"Remember, George, your misconduct would justify Mr. Carruthers in the eyes of the world, for the course he has taken towards you; or," here she moved near to him, and laid her hand on his arm, "if you refuse to consider that, remember that Mr. Carruthers is my husband, and that I love him."

"I will, mother, I will," said George impetuously. "Graceless, ungrateful wretch that I am! I will never say another word against him. I will remain quietly here as you suggest. Shall I stay at the inn? Not under my own name; under my not very well known but some day of course widely to be famous pen-name--Paul Ward. Don't forget it, mother, write it down; stay, I'll write it for you. P-a-u-l W-a-r-d." He wrote the name slowly on a slip of paper, which Mrs. Carruthers placed between the leaves of her pocket-book.

"You must go now," she said to him; "it is impossible you can wait here longer. We have been singularly fortunate as it is. When I write, I will tellyou whether I can come to you here--in the town, I mean--or whether you shall come to me. I think you will have to come to me. Now go, my darling boy." She embraced him fondly.

"And you, mother?"

"I will remain here a little longer. I have really something to say to Mr. Davis."

He went. Black care went with him, and shame and remorse were busy at his heart.
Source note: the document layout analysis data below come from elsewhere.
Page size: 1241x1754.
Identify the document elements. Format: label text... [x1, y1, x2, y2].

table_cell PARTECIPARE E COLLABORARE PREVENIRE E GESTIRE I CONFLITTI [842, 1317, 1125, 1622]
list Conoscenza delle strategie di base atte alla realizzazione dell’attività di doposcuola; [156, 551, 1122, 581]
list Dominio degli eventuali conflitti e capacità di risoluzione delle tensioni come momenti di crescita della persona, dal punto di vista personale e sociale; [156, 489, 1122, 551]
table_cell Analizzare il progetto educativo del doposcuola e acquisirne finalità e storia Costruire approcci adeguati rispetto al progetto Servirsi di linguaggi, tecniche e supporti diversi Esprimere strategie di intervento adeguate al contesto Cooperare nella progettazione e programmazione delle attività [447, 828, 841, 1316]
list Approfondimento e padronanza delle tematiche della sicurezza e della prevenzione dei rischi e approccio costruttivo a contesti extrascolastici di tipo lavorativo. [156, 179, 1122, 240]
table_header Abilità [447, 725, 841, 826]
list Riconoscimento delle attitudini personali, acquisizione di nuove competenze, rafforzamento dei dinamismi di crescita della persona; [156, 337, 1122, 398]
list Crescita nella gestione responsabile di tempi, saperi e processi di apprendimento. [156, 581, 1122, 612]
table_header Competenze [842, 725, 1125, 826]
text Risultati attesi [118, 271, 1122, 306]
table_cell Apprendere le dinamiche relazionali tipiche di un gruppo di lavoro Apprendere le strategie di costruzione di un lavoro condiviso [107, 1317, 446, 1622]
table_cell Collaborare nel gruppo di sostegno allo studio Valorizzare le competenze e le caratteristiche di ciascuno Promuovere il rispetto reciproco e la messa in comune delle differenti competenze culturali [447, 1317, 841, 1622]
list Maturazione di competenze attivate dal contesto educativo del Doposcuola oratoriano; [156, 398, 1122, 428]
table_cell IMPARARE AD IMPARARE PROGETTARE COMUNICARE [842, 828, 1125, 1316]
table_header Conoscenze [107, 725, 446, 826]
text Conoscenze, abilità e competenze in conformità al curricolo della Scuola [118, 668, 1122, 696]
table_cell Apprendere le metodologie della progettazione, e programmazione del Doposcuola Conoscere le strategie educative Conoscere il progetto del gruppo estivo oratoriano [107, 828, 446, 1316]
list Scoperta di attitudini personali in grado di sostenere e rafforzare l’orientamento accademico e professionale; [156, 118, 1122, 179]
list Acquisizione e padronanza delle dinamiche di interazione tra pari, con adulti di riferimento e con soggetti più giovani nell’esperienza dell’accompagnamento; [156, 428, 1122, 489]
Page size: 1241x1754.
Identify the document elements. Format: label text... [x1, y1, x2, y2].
Would remorse deepen into repentance, and would repentance bear wholesome fruit of reformation? That was for the future to unravel. The present had acute stinging pain in it, which he longed to stifle, to crush out, to get away from, anyhow. He loved his mother, and her beautiful earnest face went with him along the dusty road; the unshed tears in her clear dark eyes seemed to drop in burning rain upon his heart; the pleading tones of her sorrowful voice filled all the air. How wicked and wretched, how vain, silly, and insipid, how worthless and vulgar, all his pleasures and pursuits seemed now! A new spirit arose in the wayworn, jaded man; a fresh ambition sprang up in his heart. "It's a wretched, low, mean way of getting free, but I have left myself no choice. I must take advantage of what she has done for me, and then I never will wrong her love and generosity again. I will do right, and not wrong; this is my resolution, and I will work it out, so help me God!"

He had unconsciously come to a stop at the noble old oak gates, flung hospitably open, of a wide-spreading park, through one of whose vistas a grand old mansion in the most elaborate manner of the Elizabethan style was visible. He looked up, and the beauty of the prospect struck him as if it had been created by an enchanter's wand. He looked back along the road by which he had come, and found that he had completely lost sight of Amherst.

He went a pace or two beyond the gate pillars. A hale old man was employed in nailing up a trailing branch of jessamine against the porch of the lodge.

"Good afternoon, old gentleman. This is a fine place, I fancy."

"Good afternoon, sir. It is a fine place. You'll not see many finer in Amherst. Would you like to walk through it, sir? You're quite welcome."